Grilled: Jay Rayner, food critic, The Observer

PRWeek features editor Alex Benady talks to the food critic about covering a murder and shameless celebrities

Jay Rayner
Jay Rayner

What are your feelings as you come into work?
Going to work generally requires me to go upstairs. My overwhelming feeling is usually that I’ve managed to avoid going to meetings yet again.

Why do you do this job?
I regard myself as a writer first and foremost. I don’t eat for a living. I eat for free and I get paid for writing. I am most happy when I am making sense of the world. So I am still really a reporter and could still cover a murder if I wanted to.

As a child I wanted to be…
An actor. I wanted to be on stage but I was terrible. Ironically that’s what I do now.

What is the worst time to pitch to you?
PRs are on me the whole time. I get hundreds of releases but most of them are useless. They are extremely unlikely to influence my choice of restaurant to review.

What is the best time to pitch to you?
Where I am PRable is in the news bites section (of my page). I am after unique, slightly quirky exclusives that are not obvious.

What makes a great story for you?
They tend to be personality led. I want something bey­ond a list of dishes. I need a story or angle that will sustain 1,100 words of narrative. So I need a back story and an angle.

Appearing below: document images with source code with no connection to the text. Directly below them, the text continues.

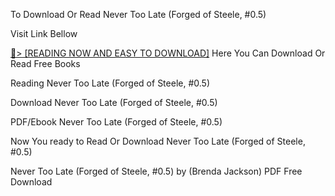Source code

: To Download Or Read Never Too Late (Forged of Steele, #0.5)

Visit Link Bellow

<a href="https://uk.ebookarea.xyz/?book=B08HS89G7S">📖&gt; [READING NOW AND EASY TO DOWNLOAD]</a>
Here You Can Download Or Read Free Books

Reading Never Too Late (Forged of Steele, #0.5)

Download Never Too Late (Forged of Steele, #0.5)

PDF/Ebook Never Too Late (Forged of Steele, #0.5)

Now You ready to Read Or Download Never Too Late (Forged of Steele, #0.5)

Never Too Late (Forged of Steele, #0.5) by (Brenda Jackson) PDF Free Download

What is your view of PR professionals?
Because I now do live stage work I have a number of PRs selling my work. Whatever anyone says, social media can’t replace a good PR.

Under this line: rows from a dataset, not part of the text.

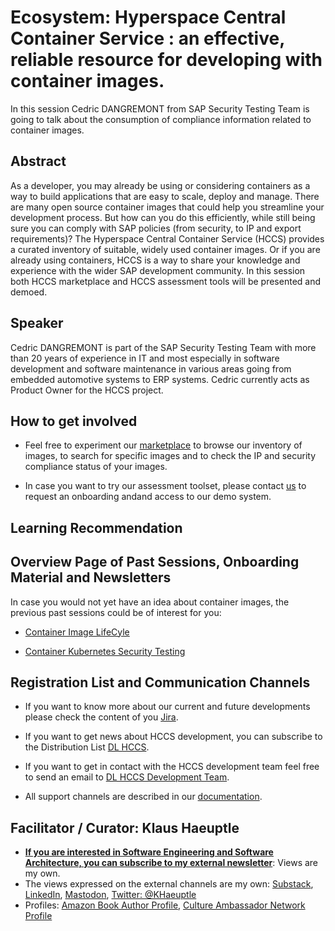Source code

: 
# Ecosystem: Hyperspace Central Container Service : an effective, reliable resource for developing with container images.

In this session Cedric DANGREMONT from SAP Security Testing Team is going to talk about the consumption of compliance information related to container images.


## Abstract

As a developer, you may already be using or considering containers as a way to build applications that are easy to scale, deploy and manage. There are many open source container images that could help you streamline your development process. But how can you do this efficiently, while still being sure you can comply with SAP policies (from security, to IP and export requirements)?
The Hyperspace Central Container Service (HCCS) provides a curated inventory of suitable, widely used container images. Or if you are already using containers, HCCS is a way to share your knowledge and experience with the wider SAP development community. In this session both HCCS marketplace and HCCS assessment tools will be presented and demoed.

## Speaker

Cedric DANGREMONT is part of the SAP Security Testing Team with more than 20 years of experience in IT and most especially in software development and software maintenance in various areas going from embedded automotive systems to ERP systems. Cedric currently acts as Product Owner for the HCCS project.

## How to get involved

- Feel free to experiment our [marketplace](https://hccs.cfapps.eu10.hana.ondemand.com/) to browse our inventory of images, to search for specific images and to check the IP and security compliance status of your images.

- In case you want to try our assessment toolset, please contact [us](https://pages.github.tools.sap/HCCS/docu/support/) to request an onboarding andand access to our demo system.


## Learning Recommendation



## Overview Page of Past Sessions, Onboarding Material and Newsletters

In case you would not yet have an idea about container images, the previous past sessions could be of interest for you:

- [Container Image LifeCyle](https://github.tools.sap/CloudNativeCulture/Ecosystem/blob/6bd2dc63711982bdbb7fc82e65366b842fbb99cc/Sessions/PastSessions/2021/ContainerImageLifecycle.md)


- [Container Kubernetes Security Testing](https://github.tools.sap/CloudNativeCulture/Ecosystem/blob/6bd2dc63711982bdbb7fc82e65366b842fbb99cc/Sessions/PastSessions/2022/221018_Container-Kubernetes-Security-Testing.md)

 
## Registration List and Communication Channels

- If you want to know more about our current and future developments please check the content of you [Jira](https://jira.tools.sap/secure/RapidBoard.jspa?rapidView=29976&projectKey=HCCS&view=planning.nodetail&issueLimit=100).

- If you want to get news about HCCS development, you can subscribe to the Distribution List [DL HCCS](https://profiles.wdf.sap.corp/groups/60ec3ad4f5b687027ed7b41b).

- If you want to get in contact with the HCCS development team feel free to send an email to [DL HCCS Development Team](https://profiles.wdf.sap.corp/groups/61dd6240e678db02995ce217).

- All support channels are described in our [documentation](https://pages.github.tools.sap/HCCS/docu/support/).

## Facilitator / Curator: Klaus Haeuptle

- [**If you are interested in Software Engineering and Software Architecture, you can subscribe to my external newsletter**](https://ecosystem4engineering.substack.com/p/collaboration-on-improving): Views are my own.
- The views expressed on the external channels are my own: [Substack](https://ecosystem4engineering.substack.com/), [LinkedIn](https://www.linkedin.com/in/klaus-h%C3%A4uptle-951a0349/), [Mastodon](https://saptodon.org/@klaushaeuptle#), [Twitter: @KHaeuptle](https://twitter.com/KHaeuptle) 
- Profiles: [Amazon Book Author Profile](https://www.amazon.de/~/e/B0C4NYSGD7), [Culture Ambassador Network Profile](https://jam4.sapjam.com/discussions/VwPmzklBNtL6YJgQcx0Bnj) 

[Slack]: https://my.slack.com/archives/CSP54NFPZ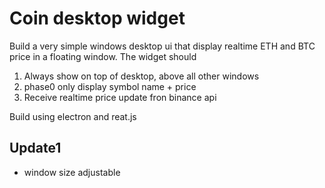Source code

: # Coin desktop widget
Build a very simple windows desktop ui that display realtime ETH and BTC price in a floating window.
The widget should
1. Always show on top of desktop, above all other windows
2. phase0 only display symbol name + price
3. Receive realtime price update fron binance api

Build using electron and reat.js


## Update1
* window size adjustable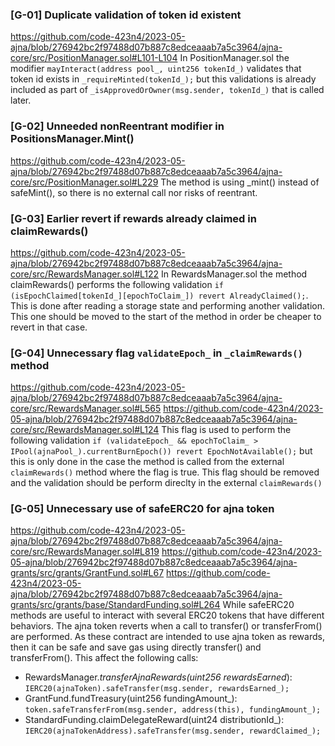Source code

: ### [G-01] Duplicate validation of token id existent
https://github.com/code-423n4/2023-05-ajna/blob/276942bc2f97488d07b887c8edceaaab7a5c3964/ajna-core/src/PositionManager.sol#L101-L104
In PositionManager.sol the modifier `mayInteract(address pool_, uint256 tokenId_)` validates that token id exists in `_requireMinted(tokenId_);` but this validations is already included as part of `_isApprovedOrOwner(msg.sender, tokenId_)` that is called later.

### [G-02] Unneeded nonReentrant modifier in PositionsManager.Mint()
https://github.com/code-423n4/2023-05-ajna/blob/276942bc2f97488d07b887c8edceaaab7a5c3964/ajna-core/src/PositionManager.sol#L229
The method is using _mint() instead of safeMint(), so there is no external call nor risks of reentrant.

### [G-03] Earlier revert if rewards already claimed in claimRewards()
https://github.com/code-423n4/2023-05-ajna/blob/276942bc2f97488d07b887c8edceaaab7a5c3964/ajna-core/src/RewardsManager.sol#L122
In RewardsManager.sol the method claimRewards() performs the following validation `if (isEpochClaimed[tokenId_][epochToClaim_]) revert AlreadyClaimed();`. This is done after reading a storage state and performing another validation. This one should be moved to the start of the method in order be cheaper to revert in that case.

### [G-04] Unnecessary flag `validateEpoch_` in `_claimRewards()` method
https://github.com/code-423n4/2023-05-ajna/blob/276942bc2f97488d07b887c8edceaaab7a5c3964/ajna-core/src/RewardsManager.sol#L565
https://github.com/code-423n4/2023-05-ajna/blob/276942bc2f97488d07b887c8edceaaab7a5c3964/ajna-core/src/RewardsManager.sol#L124
This flag is used to perform the following validation `if (validateEpoch_ && epochToClaim_ > IPool(ajnaPool_).currentBurnEpoch()) revert EpochNotAvailable();` but this is only done in the case the method is called from the external `claimRewards()` method where the flag is true. This flag should be removed and the validation should be perform direclty in the external `claimRewards()`

### [G-05] Unnecessary use of safeERC20 for ajna token
https://github.com/code-423n4/2023-05-ajna/blob/276942bc2f97488d07b887c8edceaaab7a5c3964/ajna-core/src/RewardsManager.sol#L819
https://github.com/code-423n4/2023-05-ajna/blob/276942bc2f97488d07b887c8edceaaab7a5c3964/ajna-grants/src/grants/GrantFund.sol#L67
https://github.com/code-423n4/2023-05-ajna/blob/276942bc2f97488d07b887c8edceaaab7a5c3964/ajna-grants/src/grants/base/StandardFunding.sol#L264
While safeERC20 methods are useful to interact with several ERC20 tokens that have different behaviors. The ajna token reverts when a call to transfer() or transferFrom() are performed. As these contract are intended to use ajna token as rewards, then it can be safe and save gas using directly transfer() and transferFrom().
This affect the following calls:
- RewardsManager._transferAjnaRewards(uint256 rewardsEarned_): `IERC20(ajnaToken).safeTransfer(msg.sender, rewardsEarned_);`
- GrantFund.fundTreasury(uint256 fundingAmount_): `token.safeTransferFrom(msg.sender, address(this), fundingAmount_);`
- StandardFunding.claimDelegateReward(uint24 distributionId_): `IERC20(ajnaTokenAddress).safeTransfer(msg.sender, rewardClaimed_);`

Do you have a favourite PR person? Why?
They are all my children. So it would be invidious to make a choice. But good PRs think like a journalist and know what a story is. They also think strategically about placement.

What one thing gets in the way of you doing your job?
My brilliant colleague Marina O’Loughlin (The Guardian restaurant critic) getting to restaurants before me. She’s better at spotting small openings than me.

Is there any subject that you find so boring or offensive that you just won’t give it oxygen?
I had a rant recently on my website about the shameless use of celebrities by PR agencies trying to work a charity angle for free.

What gives you the greatest satisfaction in your job?
As a restaurant critic, it is finding a small, unknown restaurant doing a brilliant job at a great price. It happens maybe two or three times a year. As a reporter it is giving a voice to people who don’t have a voice themselves.

What is the greatest pressure on you?
Marina O’Loughlin, Giles Coren and AA Gill (rival critics). I am in a very competitive and robust industry. Some people just read restaurant reviews. I know that if I am not good, my readers will desert me.

What is your management style: shouter, weeper or supportive friend?
I don’t have to manage an awful lot but I like to think I would be a supportive friend.

Which outlet do you most admire for its news coverage and why?
Right now it’s BuzzFeed UK. I am intrigued by the way it is re-engineering itself to do serious journalism.

What’s in your lunch box?
Warm salad made with leftovers of yesterday’s roast chicken. And an apple. I don’t get to eat out every day.

What is your greatest career fear?
That I will be forced to get a proper job that requires me to go to meetings.